It def does! and yes yes letting him know that he will struggle just as his earthly father does i do think will prepare him and let him know that he cant do anything on his own and has to rest on Christ alone. We typically sing a hymn for a week so the kids not only memorize the song but also let them think about what they are singing. Last week we sang "In Christ alone" and this week we started " And Can it be that I should gain" the kids really enjoy it and its different from the more contemporarychirsitian music they listen to. thanks again. I am so happy.


----------



## Phil D. (Sep 27, 2011)

Seeing one's child turning to Christ is one of the greatest blessings in this world. I am rejoicing with you, brother!


----------



## Pilgrim Standard (Sep 27, 2011)

MarquezsDg said:


> letting him know that he will struggle just as his earthly father does i do think will prepare him and let him know that he cant do anything on his own and has to rest on Christ alone.


View attachment 2346


----------



## Stargazer65 (Sep 27, 2011)

I'm really happy for you brother. God is gracious!

This is close to home, my 9 year old daughter just came to faith in Christ, and my 6 year old (now 7) son. Both of them approached me on their own, similar story. You can have them write a testimony if you want, my kids are doing it. I think the important thing though is to continue in discipling them. Reinforce the doctrine of the gospel with them, pray with them, encourage them. We also use Spurgeon's catechism.


----------



## MarquezsDg (Sep 27, 2011)

You know I could def see the Lord working in my son for some months now. We were having a Bible Study a few months ago and I was just talking to my kids 14, 9, 6 and I was explaining to them that believing wasn’t it but trusting the Lord with your life. My 9 year old looked at me and said “Dad I don’t think I trust Jesus with all my heart” which at that point my 14 and 6 year old thought the world was going to end. I asked him to excuse me and Justin (9 year old) and though my heart was by my throat I prayed that the Holy Spirit would keep me calm and guide on what to say to my son and to listen to what he actually meant. We talked about it some and went on with the rest of the day.

Problem to work on: How might the forum thread about a son coming to faith go on? Write the next part, starting right after its final sentence.

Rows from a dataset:
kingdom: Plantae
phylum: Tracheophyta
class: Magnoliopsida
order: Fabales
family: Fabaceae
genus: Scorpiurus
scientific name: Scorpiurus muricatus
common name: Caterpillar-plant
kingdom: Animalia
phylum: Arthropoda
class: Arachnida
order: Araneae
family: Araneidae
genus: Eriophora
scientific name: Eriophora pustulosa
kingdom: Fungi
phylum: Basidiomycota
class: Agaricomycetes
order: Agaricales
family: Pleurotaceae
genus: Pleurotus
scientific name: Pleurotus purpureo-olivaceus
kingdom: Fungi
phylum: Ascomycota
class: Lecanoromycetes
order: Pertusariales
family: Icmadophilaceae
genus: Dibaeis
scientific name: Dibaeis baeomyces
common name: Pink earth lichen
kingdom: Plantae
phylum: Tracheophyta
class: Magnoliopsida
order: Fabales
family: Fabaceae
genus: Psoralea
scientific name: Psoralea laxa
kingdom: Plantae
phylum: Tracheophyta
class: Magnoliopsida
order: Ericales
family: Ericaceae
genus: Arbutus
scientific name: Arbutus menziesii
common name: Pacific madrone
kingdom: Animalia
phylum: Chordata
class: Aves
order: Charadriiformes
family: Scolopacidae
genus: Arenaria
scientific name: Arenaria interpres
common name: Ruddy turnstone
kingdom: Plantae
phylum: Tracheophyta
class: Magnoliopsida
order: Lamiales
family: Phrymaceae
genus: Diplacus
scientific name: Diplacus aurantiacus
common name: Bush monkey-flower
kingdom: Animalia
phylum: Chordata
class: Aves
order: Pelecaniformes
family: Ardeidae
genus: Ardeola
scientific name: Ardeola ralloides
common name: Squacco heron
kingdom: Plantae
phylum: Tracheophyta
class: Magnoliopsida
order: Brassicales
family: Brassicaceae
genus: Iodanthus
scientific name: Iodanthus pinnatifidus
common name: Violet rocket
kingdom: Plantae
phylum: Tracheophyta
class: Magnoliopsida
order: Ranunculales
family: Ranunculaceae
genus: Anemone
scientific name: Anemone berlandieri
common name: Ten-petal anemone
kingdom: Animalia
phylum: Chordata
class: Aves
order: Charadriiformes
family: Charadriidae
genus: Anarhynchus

Result below:
The next day he was doing is daily reading and was reading in Matthew where the Lord calmed the wind. I was cooking and didn’t hear him reading but heard this passage clearly and walked over to him and asked him “Justin do you believe Jesus really calmed the storm there?” he looked at me like I was crazy and said “of course dad!” when he said that to me I realized that it wasn’t so much an issue of believing that Jesus existed or that Jesus was God but rather and still extremely important that he just didn’t fully trust Jesus. So I asked him “J who do trust the most in this world if not Jesus?” he said “You dad.” I said “good now let me ask you this we live in Florida and get hurricanes. If a hurricane hit our home this season and this roof was tearing apart and you were like the disciples worrying about your life could dad stop the storm from continuing potentially hurting you, me, your brother, your sis and mom?” He said “ no dad of course not” I then asked him “Son then why oh why would you believe Jesus could calm a storm down and not trust him with everything you got and trust me a person who is a sinner and cant calm down the wind?” His eyes opened up and “dad your right.” I went back to cooking dinner and I could see that Justin was seeing things differently. This was about 4-5 months ago. This was a long story but just wanted to share when I first started noticing Justin asking questions about things and being honest enough to come to me and flat out tell me he didn’t fully trust the Lord at that moment.


----------



## Pilgrim Standard (Sep 27, 2011)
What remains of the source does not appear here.